What we call the judgment of Common Sense appears to me to be the immediate or instinctive response that is given, in Psychological language, by the Automatic action of the Mind, or, in Physiological language, by the Reflex action of the Brain,† to any question which can be answered by such a direct appeal to "self-evident" truth. The nature and value of that reply will depend upon the acquired condition of the Mind, or of the Brain, at the time it is given; that condition being the product of two factors :-(1) The Original Constitution of the individual; (2) the Aggregate of the Psychical operations of which he has been the subject. For I presume that no Psychologist doubts that the mental condition of every individual Man, as he exists at any moment, is the general resultant of the agencies which have affected the development of his inherited constitution, whether these agencies have been brought to bear upon him ab externo, or by his own power of self-direction. And as a Physiologist, I cannot doubt that this general resultant has been embodied, so to speak, in his Nervous Mechanism; in accordance with that general law of Nutrition which so remarkably distinguishes any living Organism from a mere machine, and which, underlying Habit of every kind, is particularly noticeable in Man;-namely, that it grows to the mode in which it is habitually exercised, so as to form itself into an apparatus specially adapted for the automatic performance of any kind of action it has been trained to execute.
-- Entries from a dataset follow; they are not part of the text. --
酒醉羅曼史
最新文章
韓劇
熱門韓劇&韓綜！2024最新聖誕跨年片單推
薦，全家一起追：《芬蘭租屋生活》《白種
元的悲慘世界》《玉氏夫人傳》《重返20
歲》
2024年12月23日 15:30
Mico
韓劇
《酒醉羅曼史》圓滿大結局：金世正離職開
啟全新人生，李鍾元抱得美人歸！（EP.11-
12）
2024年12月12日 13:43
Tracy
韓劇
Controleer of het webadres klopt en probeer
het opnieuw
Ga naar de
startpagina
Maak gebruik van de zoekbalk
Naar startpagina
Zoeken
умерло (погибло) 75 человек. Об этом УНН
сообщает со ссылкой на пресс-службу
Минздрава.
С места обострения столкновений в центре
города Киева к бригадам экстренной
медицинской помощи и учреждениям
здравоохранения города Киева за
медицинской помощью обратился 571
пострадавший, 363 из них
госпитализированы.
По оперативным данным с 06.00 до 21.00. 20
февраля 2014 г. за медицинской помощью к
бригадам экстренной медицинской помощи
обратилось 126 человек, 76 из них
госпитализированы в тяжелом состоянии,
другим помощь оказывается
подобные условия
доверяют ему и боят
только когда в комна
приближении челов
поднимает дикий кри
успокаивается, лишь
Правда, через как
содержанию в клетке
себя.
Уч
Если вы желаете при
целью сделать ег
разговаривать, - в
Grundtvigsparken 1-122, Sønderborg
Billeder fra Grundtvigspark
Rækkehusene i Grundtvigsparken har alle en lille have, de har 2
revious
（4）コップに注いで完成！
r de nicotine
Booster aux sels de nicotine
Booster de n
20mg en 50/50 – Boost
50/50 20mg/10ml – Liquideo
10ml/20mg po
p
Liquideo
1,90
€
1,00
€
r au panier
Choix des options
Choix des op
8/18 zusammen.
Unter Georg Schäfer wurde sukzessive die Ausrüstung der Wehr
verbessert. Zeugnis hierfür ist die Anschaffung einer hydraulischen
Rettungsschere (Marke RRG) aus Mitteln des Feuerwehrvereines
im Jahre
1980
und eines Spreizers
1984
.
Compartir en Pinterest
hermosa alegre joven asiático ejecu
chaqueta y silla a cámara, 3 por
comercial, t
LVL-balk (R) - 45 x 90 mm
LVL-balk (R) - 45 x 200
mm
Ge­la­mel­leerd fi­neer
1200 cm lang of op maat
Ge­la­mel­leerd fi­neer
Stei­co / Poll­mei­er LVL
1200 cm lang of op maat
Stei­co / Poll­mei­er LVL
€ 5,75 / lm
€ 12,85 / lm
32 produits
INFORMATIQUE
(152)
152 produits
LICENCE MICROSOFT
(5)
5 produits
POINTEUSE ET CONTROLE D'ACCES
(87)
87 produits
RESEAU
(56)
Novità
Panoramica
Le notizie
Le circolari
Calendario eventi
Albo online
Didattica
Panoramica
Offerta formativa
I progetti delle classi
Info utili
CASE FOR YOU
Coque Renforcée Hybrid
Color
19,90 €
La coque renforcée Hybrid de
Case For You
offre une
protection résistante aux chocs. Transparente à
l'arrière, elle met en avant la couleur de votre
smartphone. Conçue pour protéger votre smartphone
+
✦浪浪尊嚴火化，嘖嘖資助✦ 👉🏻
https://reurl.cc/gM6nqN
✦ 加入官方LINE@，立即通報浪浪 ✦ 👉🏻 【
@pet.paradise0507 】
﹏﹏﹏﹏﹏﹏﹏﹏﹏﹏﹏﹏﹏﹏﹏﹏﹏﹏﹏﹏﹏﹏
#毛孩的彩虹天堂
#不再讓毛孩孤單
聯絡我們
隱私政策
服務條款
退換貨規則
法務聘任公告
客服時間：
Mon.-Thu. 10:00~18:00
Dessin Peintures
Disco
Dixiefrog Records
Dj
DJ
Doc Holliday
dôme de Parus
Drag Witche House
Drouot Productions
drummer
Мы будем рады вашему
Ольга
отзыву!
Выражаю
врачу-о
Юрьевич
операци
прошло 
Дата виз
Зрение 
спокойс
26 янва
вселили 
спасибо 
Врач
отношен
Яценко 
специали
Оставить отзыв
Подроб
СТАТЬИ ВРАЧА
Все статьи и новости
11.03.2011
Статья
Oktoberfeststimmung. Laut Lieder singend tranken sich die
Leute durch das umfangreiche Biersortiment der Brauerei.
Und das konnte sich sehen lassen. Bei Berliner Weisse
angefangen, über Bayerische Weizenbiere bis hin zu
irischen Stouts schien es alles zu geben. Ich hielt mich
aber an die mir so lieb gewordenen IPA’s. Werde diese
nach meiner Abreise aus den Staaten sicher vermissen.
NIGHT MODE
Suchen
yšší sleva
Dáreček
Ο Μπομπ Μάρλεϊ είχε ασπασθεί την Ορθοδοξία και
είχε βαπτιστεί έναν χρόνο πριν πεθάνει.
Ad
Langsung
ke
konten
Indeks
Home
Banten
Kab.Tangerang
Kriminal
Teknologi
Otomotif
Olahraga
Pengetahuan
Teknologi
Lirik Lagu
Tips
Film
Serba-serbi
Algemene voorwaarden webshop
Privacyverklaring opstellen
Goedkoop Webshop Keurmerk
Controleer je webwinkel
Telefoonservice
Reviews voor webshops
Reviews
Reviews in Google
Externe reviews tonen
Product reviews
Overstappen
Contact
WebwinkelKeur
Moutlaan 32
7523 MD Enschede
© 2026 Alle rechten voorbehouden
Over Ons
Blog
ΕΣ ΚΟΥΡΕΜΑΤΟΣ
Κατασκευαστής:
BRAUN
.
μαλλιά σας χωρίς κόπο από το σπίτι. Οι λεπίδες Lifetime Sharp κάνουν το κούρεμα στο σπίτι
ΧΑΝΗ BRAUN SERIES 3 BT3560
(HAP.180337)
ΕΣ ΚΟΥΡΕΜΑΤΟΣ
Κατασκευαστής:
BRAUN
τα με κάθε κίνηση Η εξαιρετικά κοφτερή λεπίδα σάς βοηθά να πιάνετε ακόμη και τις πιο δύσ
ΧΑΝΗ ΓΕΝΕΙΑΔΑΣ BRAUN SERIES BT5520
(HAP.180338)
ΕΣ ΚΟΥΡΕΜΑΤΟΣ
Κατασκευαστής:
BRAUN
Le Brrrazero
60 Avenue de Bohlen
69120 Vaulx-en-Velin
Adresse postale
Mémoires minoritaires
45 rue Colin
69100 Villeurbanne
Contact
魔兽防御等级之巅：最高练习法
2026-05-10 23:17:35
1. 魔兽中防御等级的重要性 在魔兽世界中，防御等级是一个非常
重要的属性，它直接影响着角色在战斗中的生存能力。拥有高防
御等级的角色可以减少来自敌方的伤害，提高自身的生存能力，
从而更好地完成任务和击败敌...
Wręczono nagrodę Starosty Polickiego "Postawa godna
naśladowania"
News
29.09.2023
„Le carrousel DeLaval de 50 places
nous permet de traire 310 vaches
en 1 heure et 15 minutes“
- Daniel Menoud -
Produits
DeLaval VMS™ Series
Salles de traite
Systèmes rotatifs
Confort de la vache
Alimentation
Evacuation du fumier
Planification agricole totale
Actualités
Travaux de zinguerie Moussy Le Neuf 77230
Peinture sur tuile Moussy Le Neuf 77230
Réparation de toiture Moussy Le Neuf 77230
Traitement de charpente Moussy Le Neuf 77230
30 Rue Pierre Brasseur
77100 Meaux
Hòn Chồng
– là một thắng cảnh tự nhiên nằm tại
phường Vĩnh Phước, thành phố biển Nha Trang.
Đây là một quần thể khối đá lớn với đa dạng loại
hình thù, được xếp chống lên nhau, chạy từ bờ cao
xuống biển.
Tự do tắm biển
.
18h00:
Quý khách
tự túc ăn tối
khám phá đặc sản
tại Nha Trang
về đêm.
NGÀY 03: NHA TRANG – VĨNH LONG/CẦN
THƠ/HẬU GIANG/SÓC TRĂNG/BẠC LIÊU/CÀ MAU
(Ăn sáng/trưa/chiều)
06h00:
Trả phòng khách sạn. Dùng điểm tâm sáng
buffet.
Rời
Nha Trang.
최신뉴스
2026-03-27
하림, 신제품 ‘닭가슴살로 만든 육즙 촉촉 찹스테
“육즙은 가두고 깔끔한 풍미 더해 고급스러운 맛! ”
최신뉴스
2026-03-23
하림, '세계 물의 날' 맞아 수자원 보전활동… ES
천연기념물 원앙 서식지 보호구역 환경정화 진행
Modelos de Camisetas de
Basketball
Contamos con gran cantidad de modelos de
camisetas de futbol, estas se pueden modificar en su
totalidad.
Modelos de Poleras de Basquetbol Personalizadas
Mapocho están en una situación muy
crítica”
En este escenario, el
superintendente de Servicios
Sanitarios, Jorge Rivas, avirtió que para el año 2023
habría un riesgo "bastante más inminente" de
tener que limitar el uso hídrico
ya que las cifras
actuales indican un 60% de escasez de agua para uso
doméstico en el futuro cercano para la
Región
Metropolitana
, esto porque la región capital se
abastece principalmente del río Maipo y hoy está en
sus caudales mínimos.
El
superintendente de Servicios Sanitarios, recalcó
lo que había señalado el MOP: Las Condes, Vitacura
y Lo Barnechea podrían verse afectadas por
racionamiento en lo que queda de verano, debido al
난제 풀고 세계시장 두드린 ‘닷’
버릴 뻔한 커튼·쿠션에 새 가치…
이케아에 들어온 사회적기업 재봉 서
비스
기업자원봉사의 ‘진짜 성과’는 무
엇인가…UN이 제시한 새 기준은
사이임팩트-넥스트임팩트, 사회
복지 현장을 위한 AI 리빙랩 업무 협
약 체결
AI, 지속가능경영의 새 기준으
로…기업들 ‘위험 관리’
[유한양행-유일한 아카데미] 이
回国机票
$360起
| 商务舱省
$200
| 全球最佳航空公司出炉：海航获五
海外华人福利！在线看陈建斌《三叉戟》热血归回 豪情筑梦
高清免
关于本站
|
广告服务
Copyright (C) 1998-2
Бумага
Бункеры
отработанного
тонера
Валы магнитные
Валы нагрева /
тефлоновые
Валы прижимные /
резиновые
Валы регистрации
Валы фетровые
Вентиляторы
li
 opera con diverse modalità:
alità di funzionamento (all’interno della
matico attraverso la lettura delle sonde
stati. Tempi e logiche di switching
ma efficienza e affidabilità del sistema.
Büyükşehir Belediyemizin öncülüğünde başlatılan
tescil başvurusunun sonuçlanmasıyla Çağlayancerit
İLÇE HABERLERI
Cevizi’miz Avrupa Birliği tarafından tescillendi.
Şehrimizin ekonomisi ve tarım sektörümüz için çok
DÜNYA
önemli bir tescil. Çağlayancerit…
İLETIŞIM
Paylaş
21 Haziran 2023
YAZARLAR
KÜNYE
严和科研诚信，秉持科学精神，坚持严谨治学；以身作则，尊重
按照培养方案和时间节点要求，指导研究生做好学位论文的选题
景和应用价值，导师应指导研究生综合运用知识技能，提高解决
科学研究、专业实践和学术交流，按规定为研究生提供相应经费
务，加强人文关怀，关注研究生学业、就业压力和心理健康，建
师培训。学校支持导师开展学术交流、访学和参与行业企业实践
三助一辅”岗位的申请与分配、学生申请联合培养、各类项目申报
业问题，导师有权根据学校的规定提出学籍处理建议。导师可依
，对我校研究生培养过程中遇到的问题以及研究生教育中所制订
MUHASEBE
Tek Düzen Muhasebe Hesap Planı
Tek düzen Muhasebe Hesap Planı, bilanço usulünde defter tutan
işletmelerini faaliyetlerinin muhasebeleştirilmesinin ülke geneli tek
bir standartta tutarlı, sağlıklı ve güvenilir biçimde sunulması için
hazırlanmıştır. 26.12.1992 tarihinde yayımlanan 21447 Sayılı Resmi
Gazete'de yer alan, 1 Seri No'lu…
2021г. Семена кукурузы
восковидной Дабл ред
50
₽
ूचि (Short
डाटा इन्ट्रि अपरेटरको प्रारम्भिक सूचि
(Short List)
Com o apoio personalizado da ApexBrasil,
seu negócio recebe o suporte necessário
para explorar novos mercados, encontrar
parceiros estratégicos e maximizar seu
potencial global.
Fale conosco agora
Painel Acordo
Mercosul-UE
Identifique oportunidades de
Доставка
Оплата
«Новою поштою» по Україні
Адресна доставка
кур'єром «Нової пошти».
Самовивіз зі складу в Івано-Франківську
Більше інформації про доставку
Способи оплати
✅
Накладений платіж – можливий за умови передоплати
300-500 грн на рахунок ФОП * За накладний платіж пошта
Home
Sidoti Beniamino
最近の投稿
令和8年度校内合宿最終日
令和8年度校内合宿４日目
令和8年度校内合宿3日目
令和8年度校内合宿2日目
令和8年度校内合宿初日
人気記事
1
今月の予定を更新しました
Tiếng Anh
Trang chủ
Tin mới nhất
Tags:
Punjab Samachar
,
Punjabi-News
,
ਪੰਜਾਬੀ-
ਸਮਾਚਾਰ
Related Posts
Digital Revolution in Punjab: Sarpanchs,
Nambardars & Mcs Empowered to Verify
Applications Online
*Hence the force of such appeals is often intensified by the humorous form in which they are expressed ; as was eminently the case with the pithy sayings of Sydney Smith and the pregnant jokes of President Lincoln."

+ The doctrine that "the Brain can remember, create, and understand" having been explicitly accepted by so eminent a Metaphysician as Archbishop Manning, the Physiologist may lay aside all fear of being misunderstood in the use of whatever language best expresses his view of the phenomena of Man's compound nature. All that is here said of Organization or Mechanism may be stated equally well in terms of Mind; the Nervous apparatus being admitted by every Psychologist to furnish the instrumental conditions of Mental Activity.